# Browning A-Bolt vs A-Bolt II vs A-Bolt III



## Barfolomew (Aug 6, 2013)

Browning has produced 3 versions of the A-bolt.  I think the original A-bolt came out in 1984 and in the mid-90s they came out with the A-bolt II.  The A-bolt III was released this year from all I can tell and only in long action conventional calibers.  

From my understanding, the difference between the A-bolt and A-bolt II is that the bolt is sleeved on the A-bolt II and the sleeve doesn't rotate when the bolt rotates.  I can confirm this as I own several A-bolt II rifles and I hunted with a guy who had an first gen A-bolt.  

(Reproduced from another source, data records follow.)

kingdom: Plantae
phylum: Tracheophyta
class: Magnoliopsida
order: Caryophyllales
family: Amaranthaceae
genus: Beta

The A-bolt III is currently showing an MSRP of $599 on Browning's page.  The A-bolt II with the BOSS system shows $999 MSRP.  I know that the BOSS system is not a $400 upgrade, I seem to remember it being $100. 

Does anyone know the differences between an A-bolt, to an A-bolt II, to an A-bolt III?


----------



## cpowel10 (Aug 6, 2013)

I may be wrong but I think a II has a palm swell and a I doesn't.


----------



## br6ppc (Aug 6, 2013)

cpowel10 said:


> I may be wrong but I think a II has a palm swell and a I doesn't.



You are correct. ABolt I had no palm swell. ABolt II's had a palm swell on composite stocks.

All ABolt I's did not have the sleeve over the bolt. The bolt had longitudinal grooves cut into the bolt body around the entire circumference. It also had a rotating anti bind rib. 

ABolt II's had a sleeve over the bolt that did not rotate as the bolt was unlocked or locked. It also had a flat polished side on the bolt sleeve that faced to the right.

I haven't seen the ABolt III yet except on the website.


----------



## Flaustin1 (Aug 6, 2013)

Don't know the differences but I love my a bolt II.


----------